*** Opening of Data to use ***

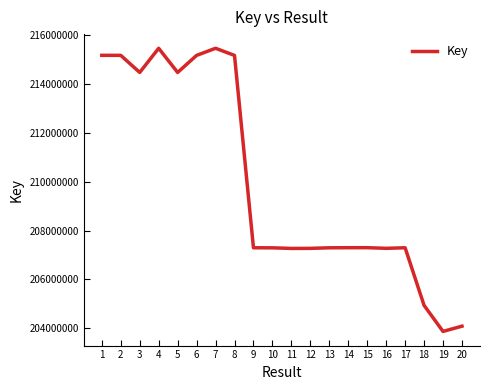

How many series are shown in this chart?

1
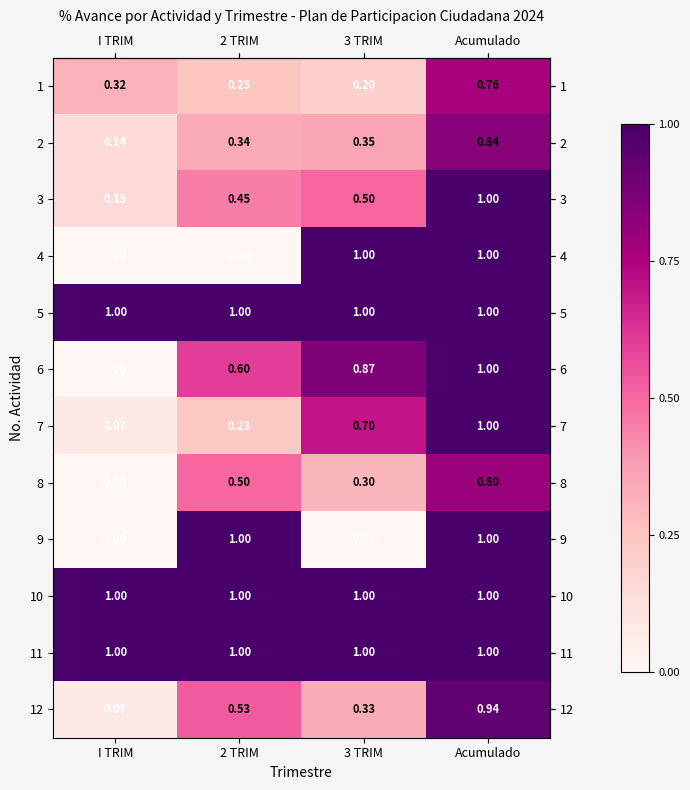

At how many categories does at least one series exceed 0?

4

*** Close of Data to use ***
*** Opening of Data to use ***

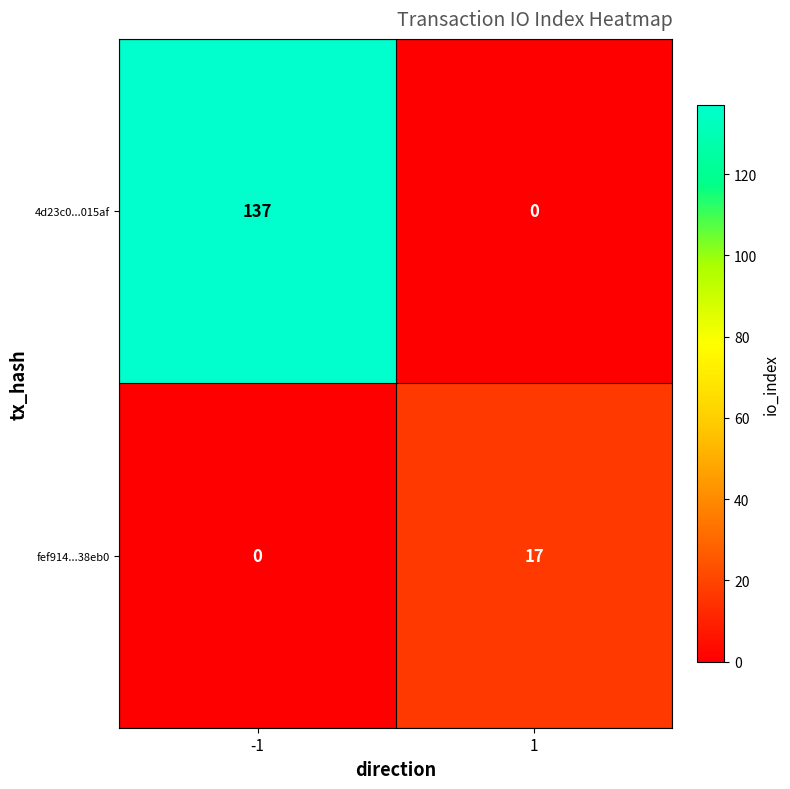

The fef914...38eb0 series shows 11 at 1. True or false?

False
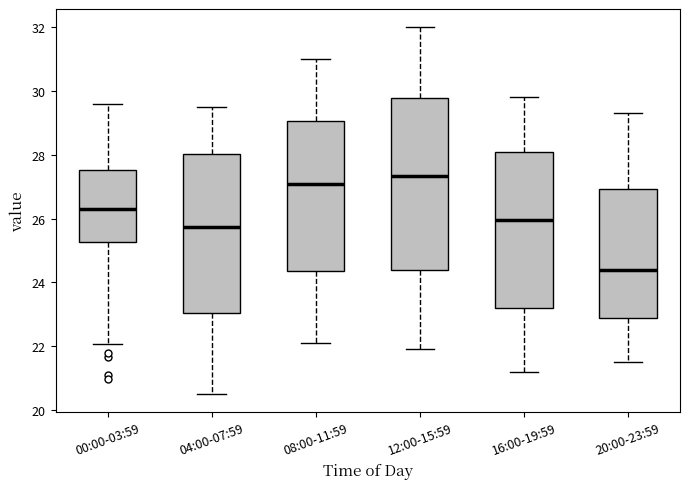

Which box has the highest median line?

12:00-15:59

*** Close of Data to use ***
*** Opening of Data to use ***

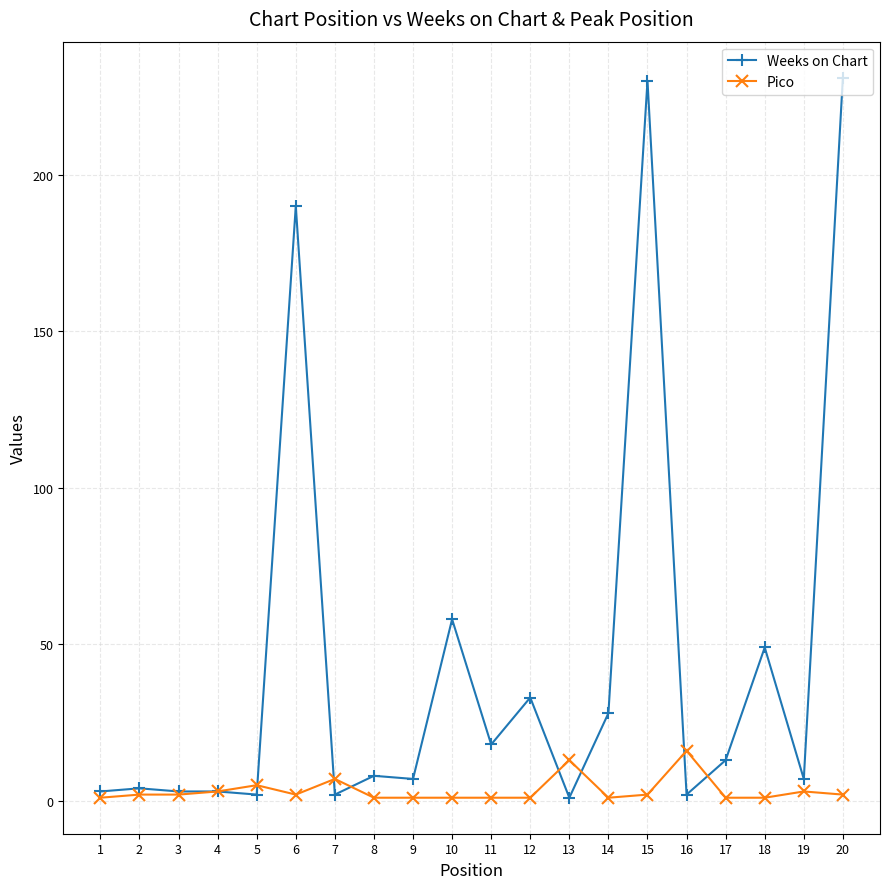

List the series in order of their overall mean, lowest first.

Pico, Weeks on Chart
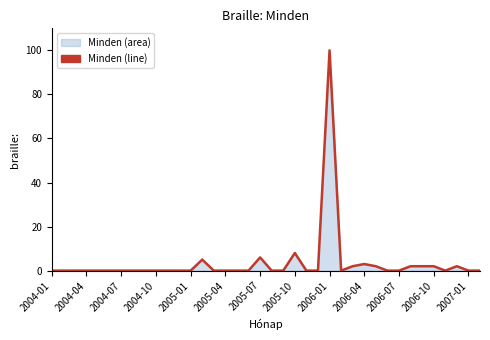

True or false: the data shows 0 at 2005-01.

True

*** Close of Data to use ***

## Task prompt
Repeat verbatim the lines from the one containing "How many series are shown in this chart?" up to and including the one containing "At how many". Leave the pictures out of your answer.

## Written response
How many series are shown in this chart?

1

At how many categories does at least one series exceed 0?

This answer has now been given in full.